Sie entscheiden darüber, ob das Wasser klar und trinkbar bleibt oder trüb und giftig wird, und ob ein Gewässer Kohlenstoff bindet oder Treibhausgase freisetzt: Die Rede ist von den Kleinstalgen, wissenschaftlich Phytoplankton genannt. Rund 1000 davon leben in einem Milliliter Seewasser. Die Anzahl kann aber leicht um 1 bis 2 Zehnerpotenzen variieren. Weil sie so wichtig sind, dienen sie auch als Kennwert, auf den sich Politik und Behörden stützen, um die Wasserqualität zu beurteilen – wie auch in der WRRL.
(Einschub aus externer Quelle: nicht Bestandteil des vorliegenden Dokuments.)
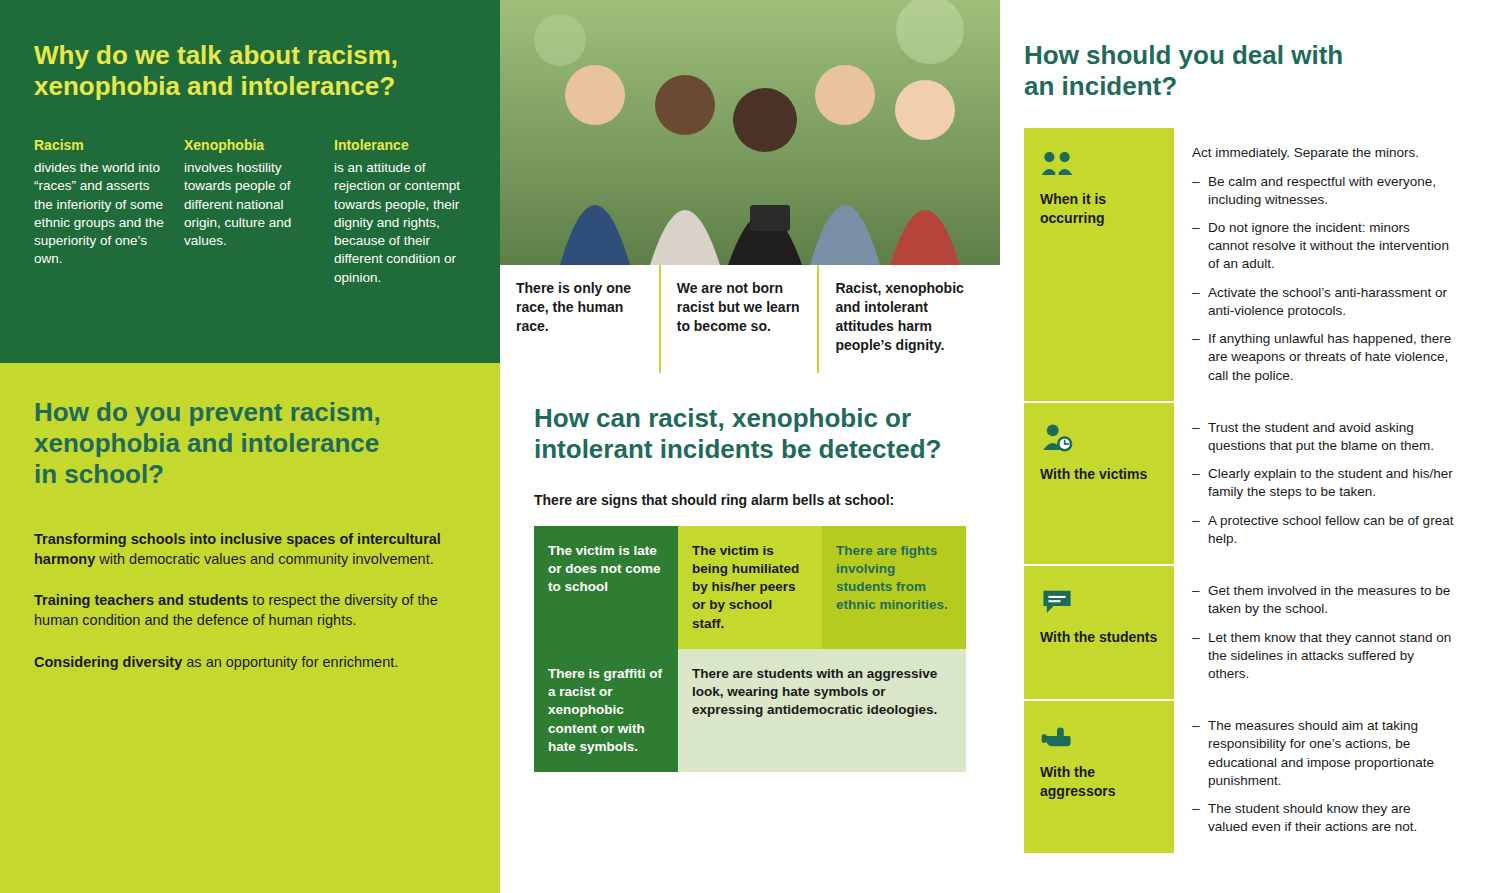Why do we talk about racism,
xenophobia and intolerance?
Racism
divides the world into “races” and asserts the inferiority of some ethnic groups and the superiority of one’s own.
Xenophobia
involves hostility towards people of different national origin, culture and values.
Intolerance
is an attitude of rejection or contempt towards people, their dignity and rights, because of their different condition or opinion.
How do you prevent racism,
xenophobia and intolerance
in school?
Transforming schools into inclusive spaces of intercultural harmony with democratic values and community involvement.
Training teachers and students to respect the diversity of the human condition and the defence of human rights.
Considering diversity as an opportunity for enrichment.
There is only one race, the human race.
We are not born racist but we learn to become so.
Racist, xenophobic and intolerant attitudes harm people’s dignity.
How can racist, xenophobic or
intolerant incidents be detected?
There are signs that should ring alarm bells at school:
The victim is late or does not come to school
The victim is being humiliated by his/her peers or by school staff.
There are fights involving students from ethnic minorities.
There is graffiti of a racist or xenophobic content or with hate symbols.
There are students with an aggressive look, wearing hate symbols or expressing antidemocratic ideologies.
How should you deal with
an incident?
When it is occurring
Act immediately. Separate the minors.
Be calm and respectful with everyone, including witnesses.
Do not ignore the incident: minors cannot resolve it without the intervention of an adult.
Activate the school’s anti-harassment or anti-violence protocols.
If anything unlawful has happened, there are weapons or threats of hate violence, call the police.
With the victims
Trust the student and avoid asking questions that put the blame on them.
Clearly explain to the student and his/her family the steps to be taken.
A protective school fellow can be of great help.
With the students
Get them involved in the measures to be taken by the school.
Let them know that they cannot stand on the sidelines in attacks suffered by others.
With the aggressors
The measures should aim at taking responsibility for one’s actions, be educational and impose proportionate punishment.
The student should know they are valued even if their actions are not.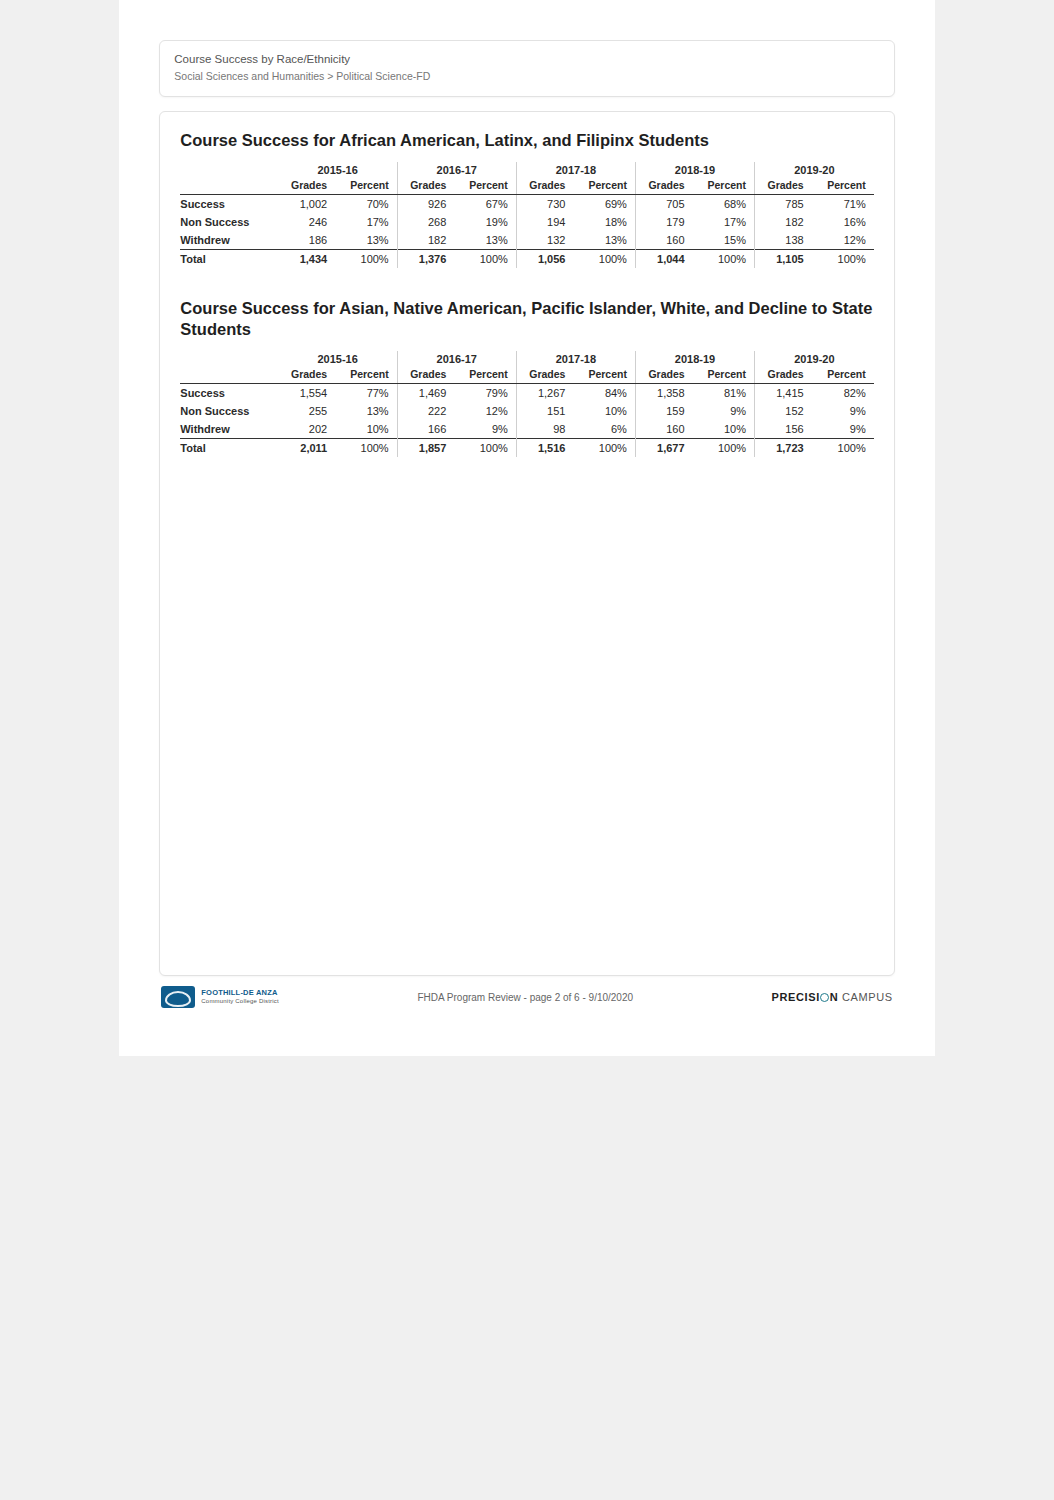Course Success by Race/Ethnicity
Social Sciences and Humanities > Political Science-FD
Course Success for African American, Latinx, and Filipinx Students
| | 2015-16 | 2016-17 | 2017-18 | 2018-19 | 2019-20 |
| --- | --- | --- | --- | --- | --- |
| | Grades | Percent | Grades | Percent | Grades | Percent | Grades | Percent | Grades | Percent |
| Success | 1,002 | 70% | 926 | 67% | 730 | 69% | 705 | 68% | 785 | 71% |
| Non Success | 246 | 17% | 268 | 19% | 194 | 18% | 179 | 17% | 182 | 16% |
| Withdrew | 186 | 13% | 182 | 13% | 132 | 13% | 160 | 15% | 138 | 12% |
| Total | 1,434 | 100% | 1,376 | 100% | 1,056 | 100% | 1,044 | 100% | 1,105 | 100% |
Course Success for Asian, Native American, Pacific Islander, White, and Decline to State Students
| | 2015-16 | 2016-17 | 2017-18 | 2018-19 | 2019-20 |
| --- | --- | --- | --- | --- | --- |
| | Grades | Percent | Grades | Percent | Grades | Percent | Grades | Percent | Grades | Percent |
| Success | 1,554 | 77% | 1,469 | 79% | 1,267 | 84% | 1,358 | 81% | 1,415 | 82% |
| Non Success | 255 | 13% | 222 | 12% | 151 | 10% | 159 | 9% | 152 | 9% |
| Withdrew | 202 | 10% | 166 | 9% | 98 | 6% | 160 | 10% | 156 | 9% |
| Total | 2,011 | 100% | 1,857 | 100% | 1,516 | 100% | 1,677 | 100% | 1,723 | 100% |
FOOTHILL-DE ANZA
Community College District
FHDA Program Review - page 2 of 6 - 9/10/2020
PRECISI N CAMPUS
„Doch dieser Schlüsselparameter, auf den sich die Behörden verlassen – die Vielfalt des Phytoplanktons, die Kennzahl, die das Trinkwasser für mehr als 180 Millionen Europäer sichert –, hängt immer noch von einer Technik des inversen Mikroskops ab, die 1958 entwickelt wurde, dem Jahr, in dem der erste integrierte Schaltkreis gelötet wurde“, sagt IGB-Forscher Prof. Hans-Peter Grossart, Mitautor des Artikels. Das sogenannte Utermöhl-Besiedlungsprotokoll, das in Anhang V der WRRL verankert ist, bildet nach wie vor das Rückgrat der offiziellen Bewertung des Gewässerzustands.
Beispiel Goldalge bei der Oder-Katastrophe 2022: Aussehen sagt nichts über die Giftigkeit aus
Ein Beispiel für die Grenzen dieser alten Methode ist die so genannte Goldalge, die während der Oder-Katastrophe 2022 eine verheerende Rolle spielte. „Man sieht dem Phytoplankton unter dem Mikroskop nicht an, ob es giftig ist oder nicht. Die giftbildende Art Prymnesium parvum, die in der Oder schätzungsweise 1.000 Tonnen Fische und viele weitere Organismen wie Muscheln und Schnecken tötete, sieht genauso aus wie ihre harmlosen Verwandten“, erklärt Grossart.
Eine Abhilfe liegt laut den Autor*innen auf der Hand: Mittels genetischer Analysen kann das Mikrobiom aus Wasserproben analysiert werden. Die Methode nennt sich rRNA-Amplikon-Profilierung.
Schnellere und günstigere Methode – mit besserem Frühwarnsystem
„Das Verfahren ist schneller und kosteneffizienter als die Utermöhl-Methode, wie in Pilotprojekten zur Überwachung von Seen, z.B. in Seen der Voralpen, bereits gezeigt wurde. Außerdem lässt sich die genetische Information digital speichern. Das macht den Datensatz zukunftssicher, da er jederzeit nach funktionellen Markern für aufkommende Belastungen abgefragt werden kann“, erläutert Hans-Peter Grossart.
Diese neuen Ansätze könnten ein besseres Frühwarnsystem bieten, weil die feinen Verschiebungen in der Mikrodiversität aufdeckt und die mechanistische Verbindung zwischen physikalisch-chemischer Störung und der Reaktion der Gemeinschaft erkennbar werden – lange, bevor eine Veränderung in der Zusammensetzung des Phytoplanktons unter dem Mikroskop sichtbar werden würde.
Vorschläge zur Anpassung des Messverfahrens in der WRRL
Die Autoren schlagen deshalb vor, einen „Genomic Plankton Index” in Anhang V der WRRL aufzunehmen. Dies würde die Überwachung der Wasserqualität in Europa verbessern und die Reaktionsfähigkeit der Mitgliedstaaten auf Umweltveränderungen erhöhen. Ein zentraler Vorschlag ist die Förderung eines so genannten Ringtests durch Horizon Europe: Dabei werden identische Proben an mehrere nationale Labore geschickt. Die DNA-Ergebnisse dieser Tests sollen mit den bisherigen Utermöhl-Zählungen verglichen werden, um sicherzustellen, dass die neue Metrik sowohl interoperabel ist als auch in den bestehenden Daten verankert werden kann.
Zusätzlich empfehlen die Autor*innen die Einrichtung eines „Genomics Observatory” für die WRRL. Dieses Observatorium könnte die Planktonproben Europas mit einer Cloud-Plattform verknüpfen, die Hochdurchsatz-Sequenzierungsdaten, KI-gestützte optische Online-Zellzählungen und satellitengestützte Algenblütenwarnungen integriert. Durch das Streaming dieser komplementären Datenebenen direkt in die Dashboards der EU-Überwachung und die „Digital Twin Earth”-Infrastruktur der EU erhielten die Beteiligten nahezu in Echtzeit kreuzvalidierte Indikatoren für die Toxizität von Algen, das Vordringen invasiver Organismen und die Veränderung der biologischen Vielfalt.